Collected data
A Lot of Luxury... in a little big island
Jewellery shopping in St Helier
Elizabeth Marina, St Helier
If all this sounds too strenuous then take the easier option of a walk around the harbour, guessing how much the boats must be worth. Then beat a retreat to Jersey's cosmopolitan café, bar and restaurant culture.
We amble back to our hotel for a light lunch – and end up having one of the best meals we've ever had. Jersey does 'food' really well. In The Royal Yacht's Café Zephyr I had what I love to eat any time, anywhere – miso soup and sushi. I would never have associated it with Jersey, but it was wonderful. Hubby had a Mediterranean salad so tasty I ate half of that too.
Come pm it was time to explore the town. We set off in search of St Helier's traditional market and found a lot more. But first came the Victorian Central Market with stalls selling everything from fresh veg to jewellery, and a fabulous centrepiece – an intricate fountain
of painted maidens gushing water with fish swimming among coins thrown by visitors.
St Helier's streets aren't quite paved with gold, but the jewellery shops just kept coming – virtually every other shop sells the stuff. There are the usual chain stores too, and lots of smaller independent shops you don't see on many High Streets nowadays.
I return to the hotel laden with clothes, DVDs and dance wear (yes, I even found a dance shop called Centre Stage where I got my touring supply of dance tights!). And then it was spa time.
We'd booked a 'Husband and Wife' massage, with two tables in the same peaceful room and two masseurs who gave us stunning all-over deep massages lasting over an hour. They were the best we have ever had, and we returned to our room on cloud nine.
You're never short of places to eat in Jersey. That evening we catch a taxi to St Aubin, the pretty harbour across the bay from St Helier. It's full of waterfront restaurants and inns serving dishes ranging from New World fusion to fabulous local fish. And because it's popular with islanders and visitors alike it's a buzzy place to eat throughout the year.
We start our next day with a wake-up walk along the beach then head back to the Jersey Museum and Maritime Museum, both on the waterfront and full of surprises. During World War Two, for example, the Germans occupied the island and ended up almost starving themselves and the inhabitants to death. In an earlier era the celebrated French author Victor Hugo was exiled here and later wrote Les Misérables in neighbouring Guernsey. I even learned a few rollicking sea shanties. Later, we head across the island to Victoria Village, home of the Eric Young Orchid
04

# Exercise:
Copy all the entries exactly.

# Written answer:
A Lot of Luxury... in a little big island
Jewellery shopping in St Helier
Elizabeth Marina, St Helier
If all this sounds too strenuous then take the easier option of a walk around the harbour, guessing how much the boats must be worth. Then beat a retreat to Jersey's cosmopolitan café, bar and restaurant culture.
We amble back to our hotel for a light lunch – and end up having one of the best meals we've ever had. Jersey does 'food' really well. In The Royal Yacht's Café Zephyr I had what I love to eat any time, anywhere – miso soup and sushi. I would never have associated it with Jersey, but it was wonderful. Hubby had a Mediterranean salad so tasty I ate half of that too.
Come pm it was time to explore the town. We set off in search of St Helier's traditional market and found a lot more. But first came the Victorian Central Market with stalls selling everything from fresh veg to jewellery, and a fabulous centrepiece – an intricate fountain
of painted maidens gushing water with fish swimming among coins thrown by visitors.
St Helier's streets aren't quite paved with gold, but the jewellery shops just kept coming – virtually every other shop sells the stuff. There are the usual chain stores too, and lots of smaller independent shops you don't see on many High Streets nowadays.
I return to the hotel laden with clothes, DVDs and dance wear (yes, I even found a dance shop called Centre Stage where I got my touring supply of dance tights!). And then it was spa time.
We'd booked a 'Husband and Wife' massage, with two tables in the same peaceful room and two masseurs who gave us stunning all-over deep massages lasting over an hour. They were the best we have ever had, and we returned to our room on cloud nine.
You're never short of places to eat in Jersey. That evening we catch a taxi to St Aubin, the pretty harbour across the bay from St Helier. It's full of waterfront restaurants and inns serving dishes ranging from New World fusion to fabulous local fish. And because it's popular with islanders and visitors alike it's a buzzy place to eat throughout the year.
We start our next day with a wake-up walk along the beach then head back to the Jersey Museum and Maritime Museum, both on the waterfront and full of surprises. During World War Two, for example, the Germans occupied the island and ended up almost starving themselves and the inhabitants to death. In an earlier era the celebrated French author Victor Hugo was exiled here and later wrote Les Misérables in neighbouring Guernsey. I even learned a few rollicking sea shanties. Later, we head across the island to Victoria Village, home of the Eric Young Orchid
04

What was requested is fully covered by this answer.